Dataset extract:

[Start of section]

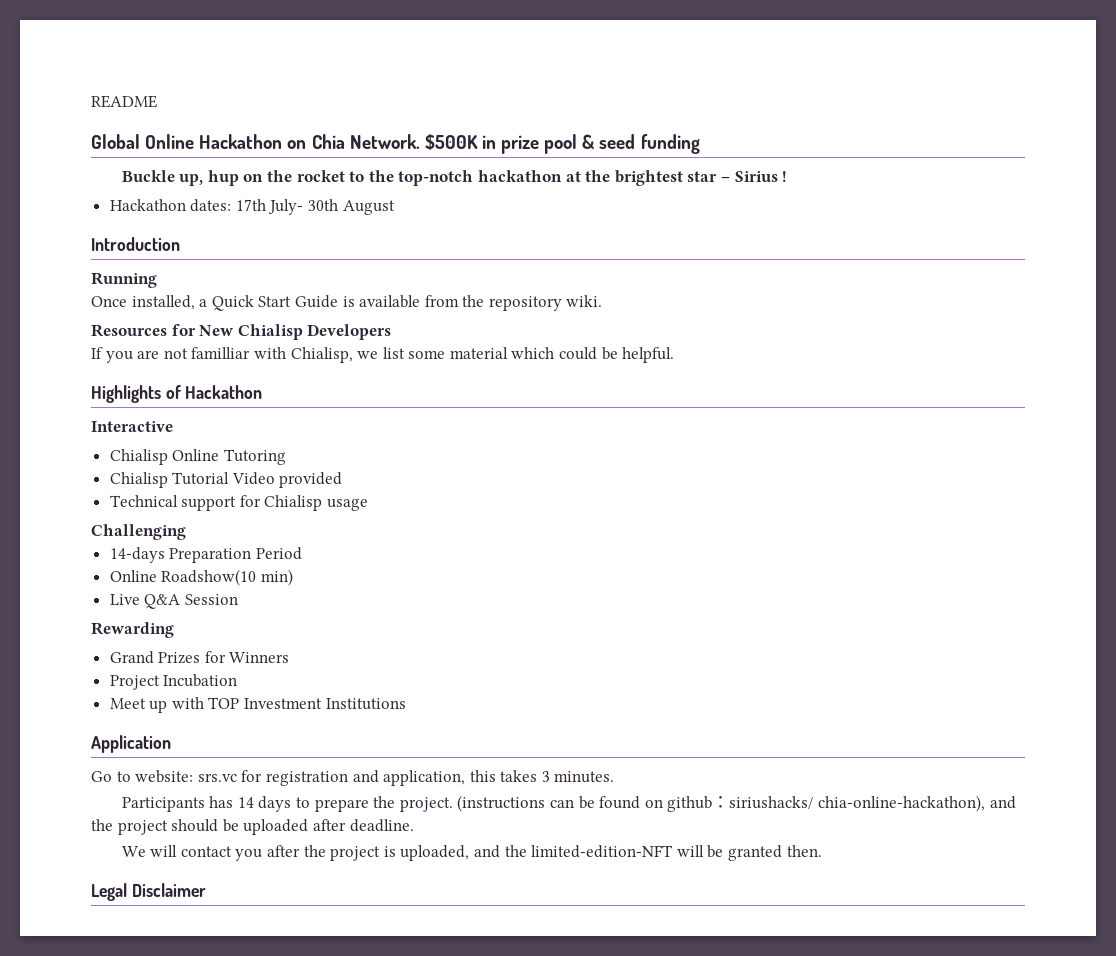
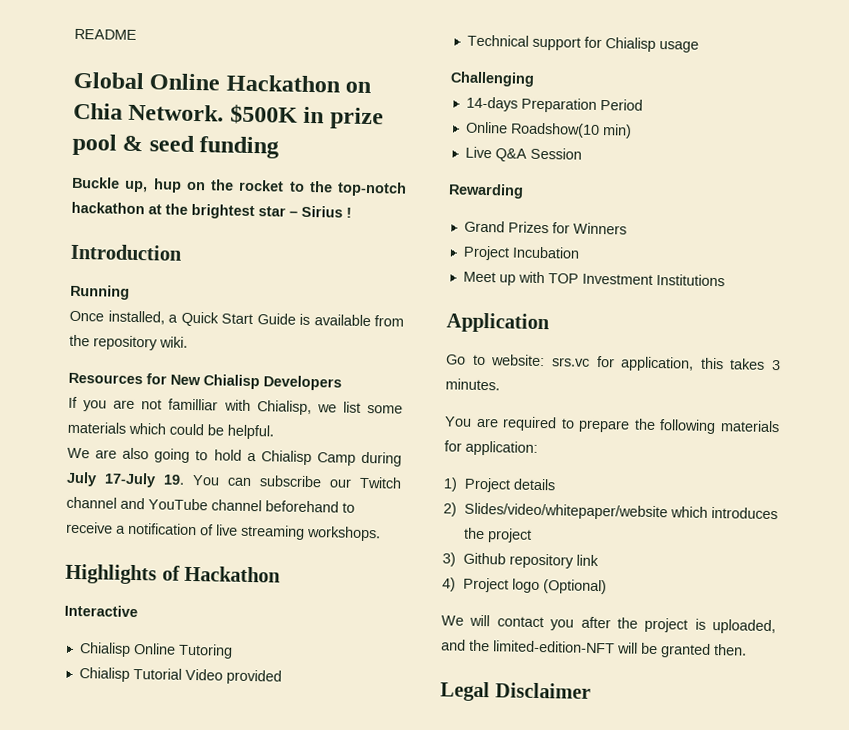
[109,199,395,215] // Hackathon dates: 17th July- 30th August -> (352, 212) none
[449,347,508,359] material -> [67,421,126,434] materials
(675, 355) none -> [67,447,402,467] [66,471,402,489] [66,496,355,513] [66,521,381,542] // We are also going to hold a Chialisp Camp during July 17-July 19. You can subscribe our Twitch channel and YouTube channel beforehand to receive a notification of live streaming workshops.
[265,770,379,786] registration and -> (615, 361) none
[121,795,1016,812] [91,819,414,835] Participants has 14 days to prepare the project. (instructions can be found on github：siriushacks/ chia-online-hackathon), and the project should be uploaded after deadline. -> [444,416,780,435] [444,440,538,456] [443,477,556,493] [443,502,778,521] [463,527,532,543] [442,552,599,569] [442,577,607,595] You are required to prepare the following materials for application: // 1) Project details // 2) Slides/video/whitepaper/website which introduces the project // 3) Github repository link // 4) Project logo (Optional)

[End of section]
[Start of section]

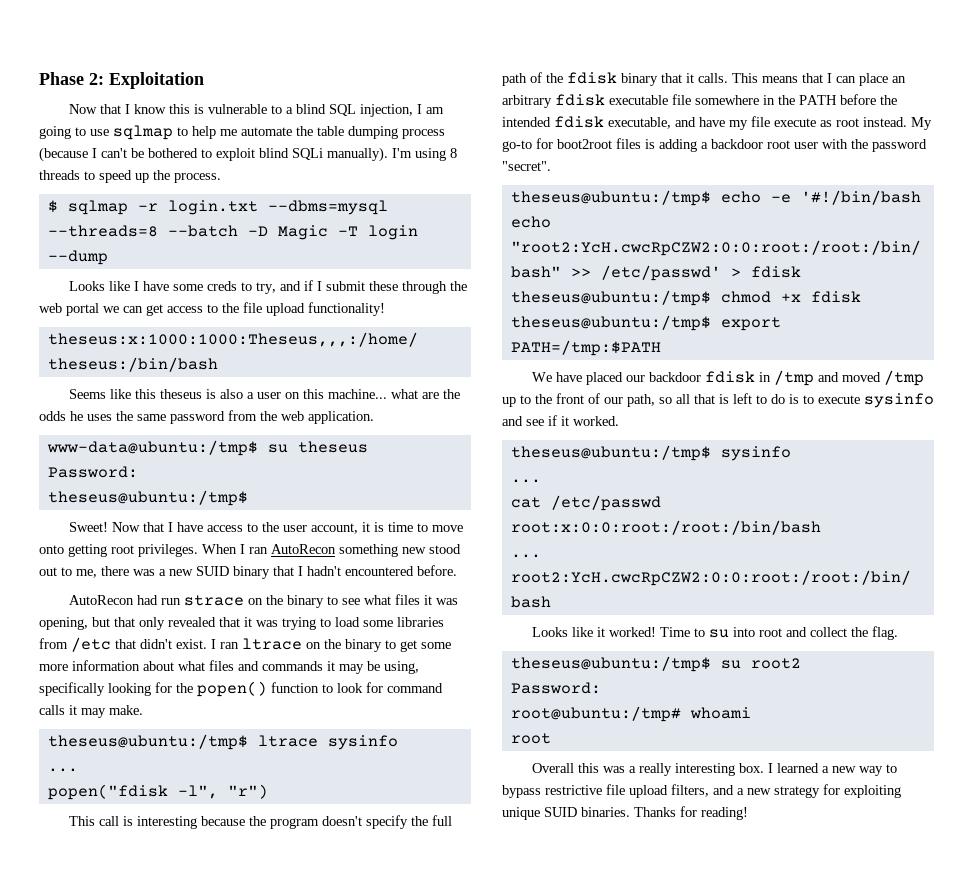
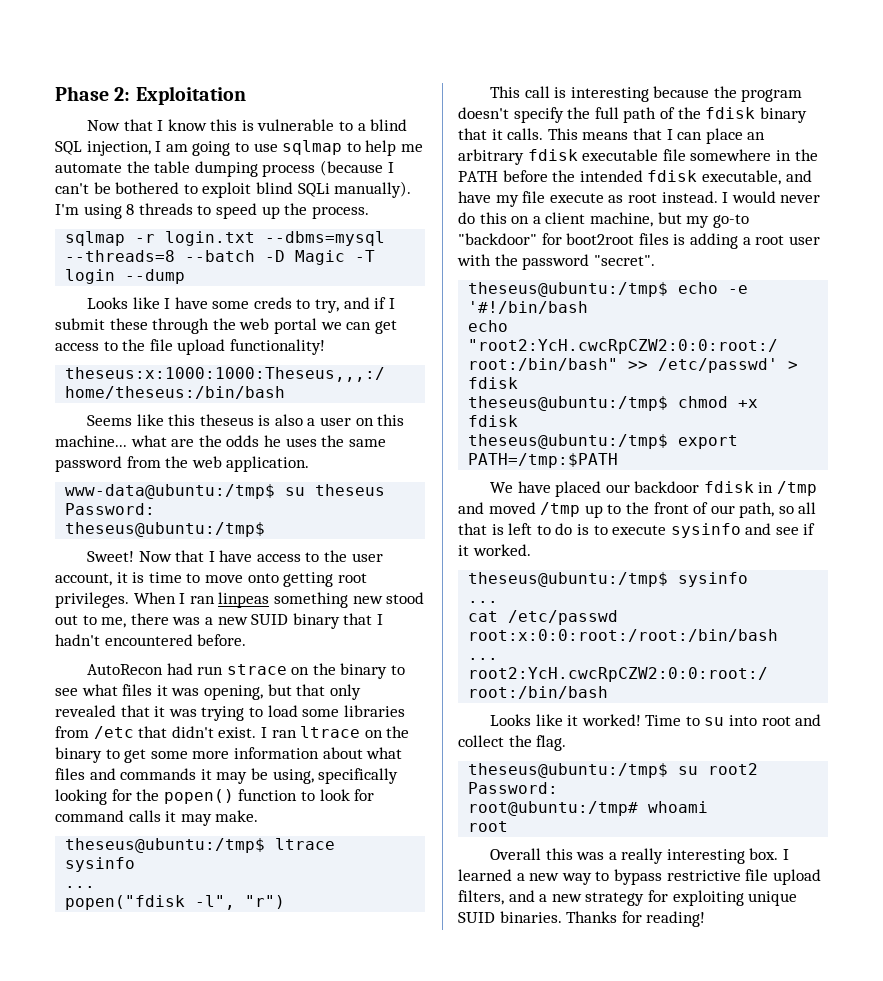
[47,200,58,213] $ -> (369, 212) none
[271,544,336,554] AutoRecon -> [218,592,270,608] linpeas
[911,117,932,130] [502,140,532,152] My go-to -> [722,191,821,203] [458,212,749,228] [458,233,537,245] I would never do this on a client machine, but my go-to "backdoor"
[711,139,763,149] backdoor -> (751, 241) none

[End of section]
[Start of section]

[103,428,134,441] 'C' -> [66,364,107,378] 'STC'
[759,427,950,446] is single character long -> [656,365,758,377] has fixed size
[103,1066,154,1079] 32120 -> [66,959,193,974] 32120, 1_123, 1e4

[End of section]

Task objective:
Starting at the line that contains "[47,200,58,213] $ -> (369, 212) none" and stopping after the line that contains "[711,139,763,149] backdoor -> (751, 241) none", write out every line exactly as it appears above, and no other line.

Answer for this exercise:
[47,200,58,213] $ -> (369, 212) none
[271,544,336,554] AutoRecon -> [218,592,270,608] linpeas
[911,117,932,130] [502,140,532,152] My go-to -> [722,191,821,203] [458,212,749,228] [458,233,537,245] I would never do this on a client machine, but my go-to "backdoor"
[711,139,763,149] backdoor -> (751, 241) none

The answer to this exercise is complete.